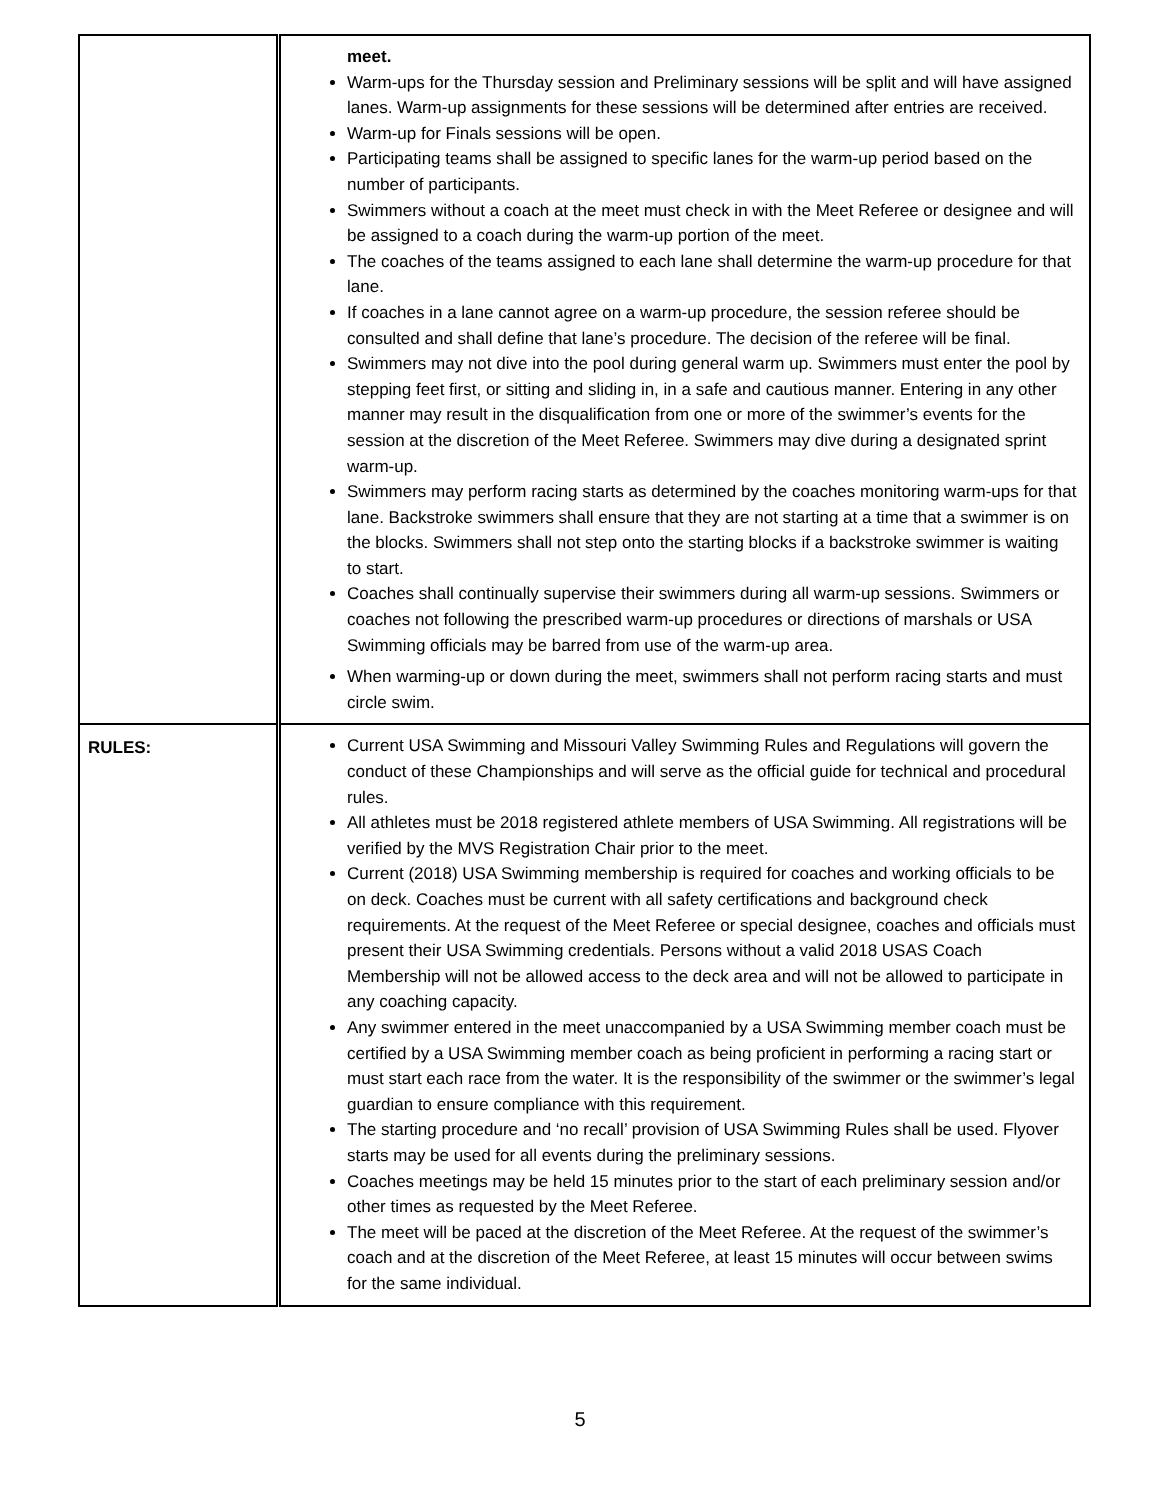| | meet. Warm-ups for the Thursday session and Preliminary sessions will be split and will have assigned lanes. Warm-up assignments for these sessions will be determined after entries are received. Warm-up for Finals sessions will be open. Participating teams shall be assigned to specific lanes for the warm-up period based on the number of participants. Swimmers without a coach at the meet must check in with the Meet Referee or designee and will be assigned to a coach during the warm-up portion of the meet. The coaches of the teams assigned to each lane shall determine the warm-up procedure for that lane. If coaches in a lane cannot agree on a warm-up procedure, the session referee should be consulted and shall define that lane’s procedure. The decision of the referee will be final. Swimmers may not dive into the pool during general warm up. Swimmers must enter the pool by stepping feet first, or sitting and sliding in, in a safe and cautious manner. Entering in any other manner may result in the disqualification from one or more of the swimmer’s events for the session at the discretion of the Meet Referee. Swimmers may dive during a designated sprint warm-up. Swimmers may perform racing starts as determined by the coaches monitoring warm-ups for that lane. Backstroke swimmers shall ensure that they are not starting at a time that a swimmer is on the blocks. Swimmers shall not step onto the starting blocks if a backstroke swimmer is waiting to start. Coaches shall continually supervise their swimmers during all warm-up sessions. Swimmers or coaches not following the prescribed warm-up procedures or directions of marshals or USA Swimming officials may be barred from use of the warm-up area. When warming-up or down during the meet, swimmers shall not perform racing starts and must circle swim. |
| RULES: | Current USA Swimming and Missouri Valley Swimming Rules and Regulations will govern the conduct of these Championships and will serve as the official guide for technical and procedural rules. All athletes must be 2018 registered athlete members of USA Swimming. All registrations will be verified by the MVS Registration Chair prior to the meet. Current (2018) USA Swimming membership is required for coaches and working officials to be on deck. Coaches must be current with all safety certifications and background check requirements. At the request of the Meet Referee or special designee, coaches and officials must present their USA Swimming credentials. Persons without a valid 2018 USAS Coach Membership will not be allowed access to the deck area and will not be allowed to participate in any coaching capacity. Any swimmer entered in the meet unaccompanied by a USA Swimming member coach must be certified by a USA Swimming member coach as being proficient in performing a racing start or must start each race from the water. It is the responsibility of the swimmer or the swimmer’s legal guardian to ensure compliance with this requirement. The starting procedure and ‘no recall’ provision of USA Swimming Rules shall be used. Flyover starts may be used for all events during the preliminary sessions. Coaches meetings may be held 15 minutes prior to the start of each preliminary session and/or other times as requested by the Meet Referee. The meet will be paced at the discretion of the Meet Referee. At the request of the swimmer’s coach and at the discretion of the Meet Referee, at least 15 minutes will occur between swims for the same individual. |
5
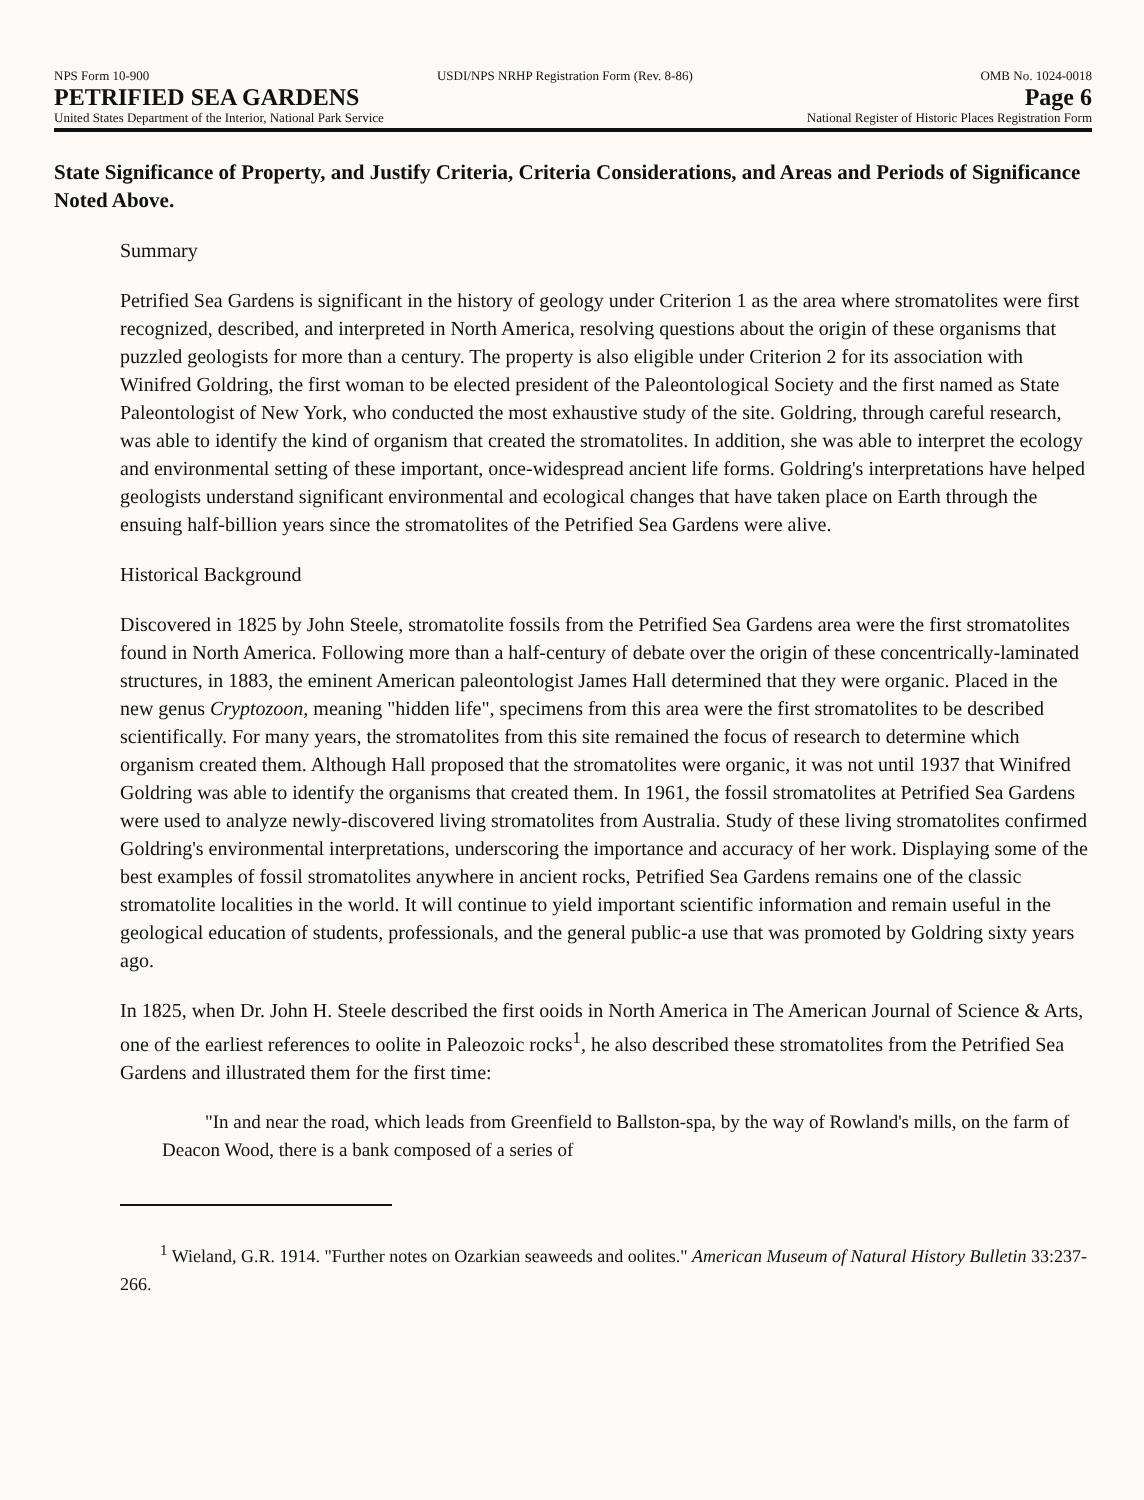NPS Form 10-900 USDI/NPS NRHP Registration Form (Rev. 8-86)
OMB No. 1024-0018
PETRIFIED SEA GARDENS Page 6
United States Department of the Interior, National Park Service
National Register of Historic Places Registration Form
State Significance of Property, and Justify Criteria, Criteria Considerations, and Areas and Periods of Significance Noted Above.
Summary
Petrified Sea Gardens is significant in the history of geology under Criterion 1 as the area where stromatolites were first recognized, described, and interpreted in North America, resolving questions about the origin of these organisms that puzzled geologists for more than a century. The property is also eligible under Criterion 2 for its association with Winifred Goldring, the first woman to be elected president of the Paleontological Society and the first named as State Paleontologist of New York, who conducted the most exhaustive study of the site. Goldring, through careful research, was able to identify the kind of organism that created the stromatolites. In addition, she was able to interpret the ecology and environmental setting of these important, once-widespread ancient life forms. Goldring's interpretations have helped geologists understand significant environmental and ecological changes that have taken place on Earth through the ensuing half-billion years since the stromatolites of the Petrified Sea Gardens were alive.
Historical Background
Discovered in 1825 by John Steele, stromatolite fossils from the Petrified Sea Gardens area were the first stromatolites found in North America. Following more than a half-century of debate over the origin of these concentrically-laminated structures, in 1883, the eminent American paleontologist James Hall determined that they were organic. Placed in the new genus Cryptozoon, meaning "hidden life", specimens from this area were the first stromatolites to be described scientifically. For many years, the stromatolites from this site remained the focus of research to determine which organism created them. Although Hall proposed that the stromatolites were organic, it was not until 1937 that Winifred Goldring was able to identify the organisms that created them. In 1961, the fossil stromatolites at Petrified Sea Gardens were used to analyze newly-discovered living stromatolites from Australia. Study of these living stromatolites confirmed Goldring's environmental interpretations, underscoring the importance and accuracy of her work. Displaying some of the best examples of fossil stromatolites anywhere in ancient rocks, Petrified Sea Gardens remains one of the classic stromatolite localities in the world. It will continue to yield important scientific information and remain useful in the geological education of students, professionals, and the general public-a use that was promoted by Goldring sixty years ago.
In 1825, when Dr. John H. Steele described the first ooids in North America in The American Journal of Science & Arts, one of the earliest references to oolite in Paleozoic rocks<sup>1</sup>, he also described these stromatolites from the Petrified Sea Gardens and illustrated them for the first time:
"In and near the road, which leads from Greenfield to Ballston-spa, by the way of Rowland's mills, on the farm of Deacon Wood, there is a bank composed of a series of
<sup>1</sup> Wieland, G.R. 1914. "Further notes on Ozarkian seaweeds and oolites." American Museum of Natural History Bulletin 33:237-266.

*Exercise:* For this exercise, return exactly the lines above from the line with "NPS Form 10-900" through the line with "National Register of", both included. Do not copy the pictures.

*The completed task:*
NPS Form 10-900 USDI/NPS NRHP Registration Form (Rev. 8-86)
OMB No. 1024-0018
PETRIFIED SEA GARDENS Page 6
United States Department of the Interior, National Park Service
National Register of Historic Places Registration Form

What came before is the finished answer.